You can go there online or in person, take out a free DVD or an e-reader. It’s a place where authors give talks—some live, some by Skype.
And, since it’s a library, you can also take out a book.
When thirty librarians met at the Houston library last week, these were a a few of the newer offerings they talked about.
Libraries across the country are quickly adapting to a post-Internet world.
“We’re really trying to promote libraries as a community place,” said Toni McKilligan, Houston’s chief librarian. “It’s not just about books anymore—we do all kinds of things.”
The fall meeting of the North Coast Library Federation gave librarians a chance to share ideas for new programs and services. The NCLF includes all public libraries from Houston to Prince Rupert, as well as the Stewart library and the libraries of Northwest Community College. Anyone with a Houston library card can borrow materials from across the NCLF.
One of the speakers at Houston conference introduced a program that was a big hit in Terrace.
Walk around Terrace these days and you might bump into parents or kids wearing an “I slept over at the Terrace Library” T-shirt.
Jessica Dafoe, who runs the sleepover program, said families arrive after the library closes and have dinner together. They make seasonal crafts and play a variety of games.
Some of the games are pitched to book lovers—like a family Jeopardy game based on popular books. But other games get sporty. Last winter, Terrace held a “winter relay” where kids packed on as many winter clothes as they could and raced through the library stacks.
“Around 10:30, families pair up together and find a place to sleep in the library,” said Dafoe. “Everyone cozies down with their books and their lights.”
“It’s a really fun community thing to do,” she said.
The Houston library is looking forward to sleepovers, said Toni McKilligan. They are also planning a first-ever live music coffee house in November and the library’s first virtual author tour. A Vancouver Island author will speak via Skype to readers in all the North Coast libraries this November.
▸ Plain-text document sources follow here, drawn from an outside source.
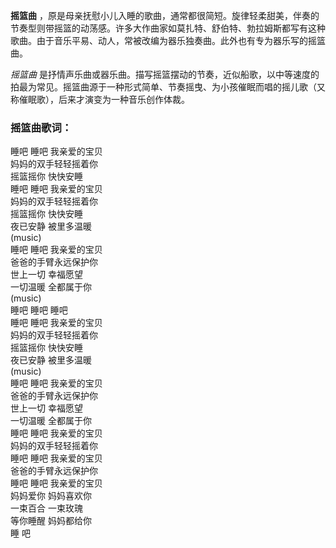 

**摇篮曲**
，原是母亲抚慰小儿入睡的歌曲，通常都很简短。旋律轻柔甜美，伴奏的节奏型则带摇篮的动荡感。许多大作曲家如莫扎特、舒伯特、勃拉姆斯都写有这种歌曲。由于音乐平易、动人，常被改编为器乐独奏曲。此外也有专为器乐写的摇篮曲。

_摇篮曲_
是抒情声乐曲或器乐曲。描写摇篮摆动的节奏，近似船歌，以中等速度的拍最为常见。摇篮曲源于一种形式简单、节奏摇曳、为小孩催眠而唱的摇儿歌（又称催眠歌），后来才演变为一种音乐创作体裁。

### 摇篮曲歌词：

睡吧 睡吧 我亲爱的宝贝  
妈妈的双手轻轻摇着你  
摇篮摇你 快快安睡  
睡吧 睡吧 我亲爱的宝贝  
妈妈的双手轻轻摇着你  
摇篮摇你 快快安睡  
夜已安静 被里多温暖  
(music)  
睡吧 睡吧 我亲爱的宝贝  
爸爸的手臂永远保护你  
世上一切 幸福愿望  
一切温暖 全都属于你  
(music)  
睡吧 睡吧 睡吧  
睡吧 睡吧 我亲爱的宝贝  
妈妈的双手轻轻摇着你  
摇篮摇你 快快安睡  
夜已安静 被里多温暖  
(music)  
睡吧 睡吧 我亲爱的宝贝  
爸爸的手臂永远保护你  
世上一切 幸福愿望  
一切温暖 全都属于你  
睡吧 睡吧 我亲爱的宝贝  
妈妈的双手轻轻摇着你  
睡吧 睡吧 我亲爱的宝贝  
爸爸的手臂永远保护你  
睡吧 睡吧 我亲爱的宝贝  
妈妈爱你 妈妈喜欢你  
一束百合 一束玫瑰  
等你睡醒 妈妈都给你  
睡 吧

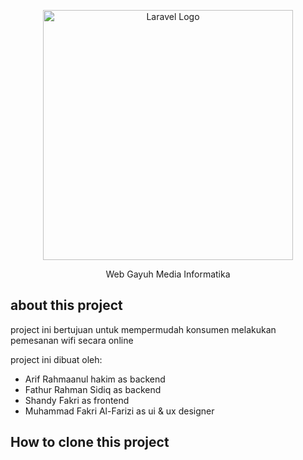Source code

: <p align="center"><a href="https://laravel.com" target="_blank"><img src="https://my.apjii.or.id/uploads/real/2800/logo_perusahaan.png" width="400" alt="Laravel Logo"></a></p>

<p align="center">
Web Gayuh Media Informatika
</p>

## about this project

project ini bertujuan untuk mempermudah konsumen melakukan pemesanan wifi secara online

project ini dibuat oleh:
- Arif Rahmaanul hakim as backend
- Fathur Rahman Sidiq as backend
- Shandy Fakri as frontend
- Muhammad Fakri Al-Farizi as ui & ux designer

## How to clone this project


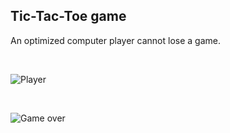 ## **Tic-Tac-Toe game**

An optimized computer player cannot lose a game.

&nbsp;

![Player](https://github.com/diaa3007/Tic-Tac-Toe/blob/main/img/Tic-Tac-Toe_player.png?raw=true)  

&nbsp;

![Game over](https://github.com/diaa3007/Tic-Tac-Toe/blob/main/img/Tic-Tac-Toe_game-over.png?raw=true)  



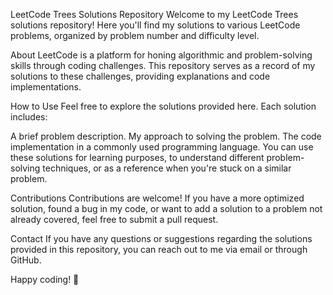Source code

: 
LeetCode Trees Solutions Repository
Welcome to my LeetCode Trees solutions repository! Here you'll find my solutions to various LeetCode problems, organized by problem number and difficulty level.

About
LeetCode is a platform for honing algorithmic and problem-solving skills through coding challenges. This repository serves as a record of my solutions to these challenges, providing explanations and code implementations.

How to Use
Feel free to explore the solutions provided here. Each solution includes:

A brief problem description.
My approach to solving the problem.
The code implementation in a commonly used programming language.
You can use these solutions for learning purposes, to understand different problem-solving techniques, or as a reference when you're stuck on a similar problem.

Contributions
Contributions are welcome! If you have a more optimized solution, found a bug in my code, or want to add a solution to a problem not already covered, feel free to submit a pull request.

Contact
If you have any questions or suggestions regarding the solutions provided in this repository, you can reach out to me via email or through GitHub.

Happy coding! 🚀
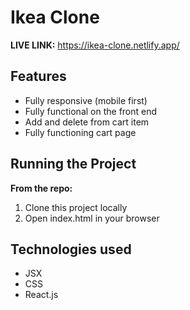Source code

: # Ikea Clone

**LIVE LINK:** https://ikea-clone.netlify.app/

## Features
* Fully responsive (mobile first)
* Fully functional on the front end
* Add and delete from cart item
* Fully functioning cart page


## Running the Project
**From the repo:**
1. Clone this project locally
2. Open index.html in your browser

## Technologies used 
* JSX
* CSS
* React.js
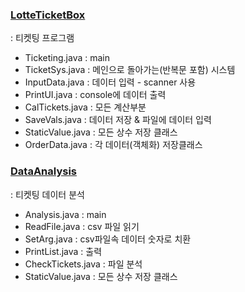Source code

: ### [LotteTicketBox](https://github.com/HJK9810/Java_ticketing/tree/main/code/LotteTicketBox)
 : 티켓팅 프로그램
* Ticketing.java : main  
* TicketSys.java : 메인으로 돌아가는(반복문 포함) 시스템  
* InputData.java : 데이터 입력 - scanner 사용  
* PrintUI.java : console에 데이터 출력  
* CalTickets.java : 모든 계산부분  
* SaveVals.java : 데이터 저장 & 파일에 데이터 입력  
* StaticValue.java : 모든 상수 저장 클래스  
* OrderData.java : 각 데이터(객체화) 저장클래스  

### [DataAnalysis](https://github.com/HJK9810/Java_ticketing/tree/main/code/DataAnalysis)
 : 티켓팅 데이터 분석 
* Analysis.java : main  
* ReadFile.java : csv 파일 읽기  
* SetArg.java : csv파일속 데이터 숫자로 치환  
* PrintList.java : 출력  
* CheckTickets.java : 파일 분석  
* StaticValue.java : 모든 상수 저장 클래스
“That’s one of the most awesome things about library land,” McKilligan said. “People are more than happy to share their ideas.”
Asked where she thinks libraries are headed, McKilligan said she expects that sometime soon, they will go digital.
“Print’s not going to go away right away, but you’re going to see the print collections shrinking and the digital collections growing,” she said, adding that libraries have a lot more buying power with online materials.
“There are already libraries with not a single book in them,” she said. One Canadian university library holds its entire collection online.
And at the Houston library, members can already sign on to B.C.’s Library To Go service—an online collection of online audio and e-books.
More Houston members have signed on to Library to Go since March, said McKilligan. That’s when the Houston library brought four Kobo e-readers into its collection.
Even for old-school readers who like a physical book, the library has new things to offer, like its growing collection of book club sets.
The library has 28 sets this year, and will have 48 sets by 2012.
“It’s really a cool idea because typically book clubs have to read older books,” McKilligan said. “But this way we can get current books.”
“It’s a fledging program, but it’s taking off,” she said.